◆ Given information
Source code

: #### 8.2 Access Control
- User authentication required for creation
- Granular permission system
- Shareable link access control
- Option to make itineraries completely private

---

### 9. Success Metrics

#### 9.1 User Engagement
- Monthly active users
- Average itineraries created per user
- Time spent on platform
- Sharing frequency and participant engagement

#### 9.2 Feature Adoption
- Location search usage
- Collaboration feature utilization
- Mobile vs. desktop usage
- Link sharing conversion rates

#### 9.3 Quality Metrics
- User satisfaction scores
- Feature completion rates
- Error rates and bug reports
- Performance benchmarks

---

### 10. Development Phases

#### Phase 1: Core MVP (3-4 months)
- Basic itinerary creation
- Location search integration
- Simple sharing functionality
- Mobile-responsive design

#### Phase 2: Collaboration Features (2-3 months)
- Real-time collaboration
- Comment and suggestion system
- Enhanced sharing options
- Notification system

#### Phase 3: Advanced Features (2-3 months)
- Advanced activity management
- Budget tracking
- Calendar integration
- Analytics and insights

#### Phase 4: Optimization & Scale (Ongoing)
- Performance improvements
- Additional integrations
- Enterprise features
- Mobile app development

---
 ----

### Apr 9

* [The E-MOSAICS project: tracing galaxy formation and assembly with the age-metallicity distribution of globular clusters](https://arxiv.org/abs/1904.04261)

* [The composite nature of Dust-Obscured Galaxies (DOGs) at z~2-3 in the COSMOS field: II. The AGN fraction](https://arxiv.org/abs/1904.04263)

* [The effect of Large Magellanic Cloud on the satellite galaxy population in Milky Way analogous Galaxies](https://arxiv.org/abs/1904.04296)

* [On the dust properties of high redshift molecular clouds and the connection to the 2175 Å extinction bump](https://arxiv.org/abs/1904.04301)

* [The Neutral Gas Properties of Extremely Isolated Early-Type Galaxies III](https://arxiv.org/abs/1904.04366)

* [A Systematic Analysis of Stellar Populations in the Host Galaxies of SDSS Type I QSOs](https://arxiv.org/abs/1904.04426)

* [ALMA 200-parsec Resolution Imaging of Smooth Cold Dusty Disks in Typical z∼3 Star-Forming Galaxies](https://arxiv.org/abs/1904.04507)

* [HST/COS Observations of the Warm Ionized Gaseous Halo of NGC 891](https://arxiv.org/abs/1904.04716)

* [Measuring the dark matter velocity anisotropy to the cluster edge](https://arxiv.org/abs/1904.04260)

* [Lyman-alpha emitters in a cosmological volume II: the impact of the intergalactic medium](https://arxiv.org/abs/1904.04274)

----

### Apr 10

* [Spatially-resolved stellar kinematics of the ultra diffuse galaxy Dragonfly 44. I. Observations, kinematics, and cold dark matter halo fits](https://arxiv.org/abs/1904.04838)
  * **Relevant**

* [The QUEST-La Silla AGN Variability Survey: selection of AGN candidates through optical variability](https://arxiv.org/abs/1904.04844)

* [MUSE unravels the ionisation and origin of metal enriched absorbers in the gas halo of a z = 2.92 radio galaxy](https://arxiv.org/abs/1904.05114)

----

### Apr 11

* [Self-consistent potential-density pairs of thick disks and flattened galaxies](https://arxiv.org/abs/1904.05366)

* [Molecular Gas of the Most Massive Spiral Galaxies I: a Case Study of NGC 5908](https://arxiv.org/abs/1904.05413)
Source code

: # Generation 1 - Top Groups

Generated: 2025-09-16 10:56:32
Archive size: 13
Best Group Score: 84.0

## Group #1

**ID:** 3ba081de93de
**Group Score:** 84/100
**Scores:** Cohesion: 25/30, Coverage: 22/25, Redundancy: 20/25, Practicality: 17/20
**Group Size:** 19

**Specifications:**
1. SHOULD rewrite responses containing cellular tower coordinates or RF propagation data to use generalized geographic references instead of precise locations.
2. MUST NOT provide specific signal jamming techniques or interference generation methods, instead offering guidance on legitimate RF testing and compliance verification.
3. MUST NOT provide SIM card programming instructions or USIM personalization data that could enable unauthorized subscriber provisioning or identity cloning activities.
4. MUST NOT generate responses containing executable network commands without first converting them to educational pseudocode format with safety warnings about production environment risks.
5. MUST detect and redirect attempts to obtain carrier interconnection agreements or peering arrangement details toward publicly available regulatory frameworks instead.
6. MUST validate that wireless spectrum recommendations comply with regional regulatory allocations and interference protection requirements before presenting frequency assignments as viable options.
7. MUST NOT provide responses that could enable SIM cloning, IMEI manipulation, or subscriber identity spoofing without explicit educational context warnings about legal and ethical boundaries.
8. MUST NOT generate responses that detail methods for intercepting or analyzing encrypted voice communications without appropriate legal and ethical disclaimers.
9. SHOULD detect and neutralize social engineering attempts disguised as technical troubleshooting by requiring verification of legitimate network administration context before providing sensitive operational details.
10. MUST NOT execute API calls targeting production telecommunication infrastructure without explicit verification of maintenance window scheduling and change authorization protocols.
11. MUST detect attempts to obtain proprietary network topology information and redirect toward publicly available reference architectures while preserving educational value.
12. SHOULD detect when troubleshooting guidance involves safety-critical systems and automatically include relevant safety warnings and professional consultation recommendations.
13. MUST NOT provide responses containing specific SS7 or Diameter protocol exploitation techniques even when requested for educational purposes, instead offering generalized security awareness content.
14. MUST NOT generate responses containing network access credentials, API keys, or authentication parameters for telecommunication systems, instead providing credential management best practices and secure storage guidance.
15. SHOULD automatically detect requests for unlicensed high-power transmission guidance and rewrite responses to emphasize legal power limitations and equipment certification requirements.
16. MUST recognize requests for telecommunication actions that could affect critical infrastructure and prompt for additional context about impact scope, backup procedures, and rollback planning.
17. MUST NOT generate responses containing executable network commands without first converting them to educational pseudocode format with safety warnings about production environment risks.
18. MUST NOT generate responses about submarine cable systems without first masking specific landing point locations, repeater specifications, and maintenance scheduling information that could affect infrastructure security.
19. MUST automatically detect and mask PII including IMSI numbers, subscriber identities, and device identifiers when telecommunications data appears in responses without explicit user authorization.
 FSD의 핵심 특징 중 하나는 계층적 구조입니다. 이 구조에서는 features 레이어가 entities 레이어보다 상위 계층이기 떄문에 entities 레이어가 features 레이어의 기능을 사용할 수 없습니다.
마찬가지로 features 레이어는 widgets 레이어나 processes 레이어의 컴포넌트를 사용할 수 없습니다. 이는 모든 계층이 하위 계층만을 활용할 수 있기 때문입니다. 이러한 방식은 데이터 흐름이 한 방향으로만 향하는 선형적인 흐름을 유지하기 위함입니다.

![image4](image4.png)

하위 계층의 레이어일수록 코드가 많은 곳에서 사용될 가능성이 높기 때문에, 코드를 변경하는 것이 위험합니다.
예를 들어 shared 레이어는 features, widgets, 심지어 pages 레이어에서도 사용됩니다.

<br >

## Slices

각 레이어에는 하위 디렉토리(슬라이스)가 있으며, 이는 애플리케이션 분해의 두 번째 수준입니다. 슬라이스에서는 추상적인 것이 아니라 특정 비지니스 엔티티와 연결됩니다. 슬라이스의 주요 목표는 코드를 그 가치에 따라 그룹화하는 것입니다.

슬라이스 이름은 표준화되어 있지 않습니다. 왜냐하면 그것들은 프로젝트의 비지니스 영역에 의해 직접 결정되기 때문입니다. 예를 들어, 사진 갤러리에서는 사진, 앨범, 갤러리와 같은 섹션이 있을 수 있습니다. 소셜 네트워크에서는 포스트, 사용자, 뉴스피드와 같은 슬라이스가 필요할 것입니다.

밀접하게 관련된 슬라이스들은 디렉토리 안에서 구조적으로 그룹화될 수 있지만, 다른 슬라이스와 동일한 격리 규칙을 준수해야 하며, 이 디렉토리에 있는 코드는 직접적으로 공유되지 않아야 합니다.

◆ Task instructions
Reproduce exactly, and with no other material, the lines between those holding "2. MUST NOT" and "8. MUST NOT generate responses that", inclusive.

◆ Solution
2. MUST NOT provide specific signal jamming techniques or interference generation methods, instead offering guidance on legitimate RF testing and compliance verification.
3. MUST NOT provide SIM card programming instructions or USIM personalization data that could enable unauthorized subscriber provisioning or identity cloning activities.
4. MUST NOT generate responses containing executable network commands without first converting them to educational pseudocode format with safety warnings about production environment risks.
5. MUST detect and redirect attempts to obtain carrier interconnection agreements or peering arrangement details toward publicly available regulatory frameworks instead.
6. MUST validate that wireless spectrum recommendations comply with regional regulatory allocations and interference protection requirements before presenting frequency assignments as viable options.
7. MUST NOT provide responses that could enable SIM cloning, IMEI manipulation, or subscriber identity spoofing without explicit educational context warnings about legal and ethical boundaries.
8. MUST NOT generate responses that detail methods for intercepting or analyzing encrypted voice communications without appropriate legal and ethical disclaimers.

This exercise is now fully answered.